Verner Panton, Vision & Play, a retrospective exhibition with the ’enfant terrible’ of Danish design history, who refused to adapt to prevailing doctrines of taste, discarding all norms and traditions in Danish design tradition. And who said: "A less successful experiment is preferable to a beautiful platitude." Verner Panton, Vision & Play includes highlights from his essential production of furniture, lighting and textiles and, not least, the fantasy landscapes that challenge all our senses.
Verner Panton had roots in traditional Danish design, but went in the opposite direction of most of Danish colleagues. He experimented and used untraditional materials like plastics, fibre glass, perspex, steel, foam rubber and other synthetic materials. Panton also took advantage of the new technologies of the post-war era and was the first in the world to create a form-moulded chair in plastics without any joints, the Panton Chair, which became synonymous with 1960's pop culture. Today, the chair is a 20th century design icon.
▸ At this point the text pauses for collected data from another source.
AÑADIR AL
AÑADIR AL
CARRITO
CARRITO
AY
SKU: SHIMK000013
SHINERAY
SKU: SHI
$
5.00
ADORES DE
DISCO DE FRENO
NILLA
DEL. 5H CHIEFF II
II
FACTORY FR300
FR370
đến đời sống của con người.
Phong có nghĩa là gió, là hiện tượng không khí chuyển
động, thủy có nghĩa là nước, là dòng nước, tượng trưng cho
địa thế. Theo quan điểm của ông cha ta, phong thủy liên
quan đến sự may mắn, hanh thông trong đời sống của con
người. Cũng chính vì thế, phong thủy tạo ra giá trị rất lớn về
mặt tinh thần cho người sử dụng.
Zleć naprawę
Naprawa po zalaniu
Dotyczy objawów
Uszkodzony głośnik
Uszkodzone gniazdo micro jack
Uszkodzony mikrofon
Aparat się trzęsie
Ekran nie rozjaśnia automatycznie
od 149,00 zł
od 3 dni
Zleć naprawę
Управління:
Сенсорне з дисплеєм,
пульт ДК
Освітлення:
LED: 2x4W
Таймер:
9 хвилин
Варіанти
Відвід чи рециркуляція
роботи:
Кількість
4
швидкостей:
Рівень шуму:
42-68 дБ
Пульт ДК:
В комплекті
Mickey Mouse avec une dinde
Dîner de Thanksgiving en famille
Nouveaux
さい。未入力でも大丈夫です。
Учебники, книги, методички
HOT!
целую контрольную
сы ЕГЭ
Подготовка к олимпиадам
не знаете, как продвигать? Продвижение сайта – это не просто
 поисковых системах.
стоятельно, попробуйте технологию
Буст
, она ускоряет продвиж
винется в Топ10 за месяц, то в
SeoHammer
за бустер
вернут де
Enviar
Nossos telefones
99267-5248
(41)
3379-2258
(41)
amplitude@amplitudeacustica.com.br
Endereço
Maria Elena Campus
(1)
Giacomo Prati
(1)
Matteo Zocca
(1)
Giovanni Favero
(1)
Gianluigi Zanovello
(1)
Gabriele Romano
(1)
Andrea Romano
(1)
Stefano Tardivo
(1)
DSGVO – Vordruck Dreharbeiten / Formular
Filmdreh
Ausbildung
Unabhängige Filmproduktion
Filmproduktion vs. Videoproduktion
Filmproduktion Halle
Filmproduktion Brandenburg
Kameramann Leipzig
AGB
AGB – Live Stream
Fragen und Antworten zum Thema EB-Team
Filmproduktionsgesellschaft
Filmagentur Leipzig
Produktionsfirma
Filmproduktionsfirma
With the Panton Chair as well as a wide range of other chairs, sculptural lighting designs, spatial fantasies and visionary landscapes, Verner Panton earned his place in international design history. Visionary, imaginative, bold and provocative are terms that have been used to describe his works over the years. Despite great popularity on the international design scene, Panton met resistance at an early stage in his career in Denmark, which was not ready to embrace his alternative to the traditional functionalism that dominated Danish design in the 1950's and 60's.
The exhibition shows outstanding highlights from Verner Panton's extensive oeuvre from the 1950’s to the 1990’s. Among other things, the exhibit features a reconstruction of Panton's fantasy landscape "Visiona II" from 1970, a sensual treat, where one walks through a vast, limitless and cave-like room.
Quite in Panton's spirit, during the exhibition period the Danish Design Centre is transformed into one large Panton universe, where the DDC's café and lounge are decorated with Panton furniture, lighting and fabrics. Since 1963, Panton lived in Basel, Switzerland, close to the countries where his designs had their breakthrough, and where many of them were produced.
"Verner Panton, Vision & Play" was produced shortly after Panton's death in 1999.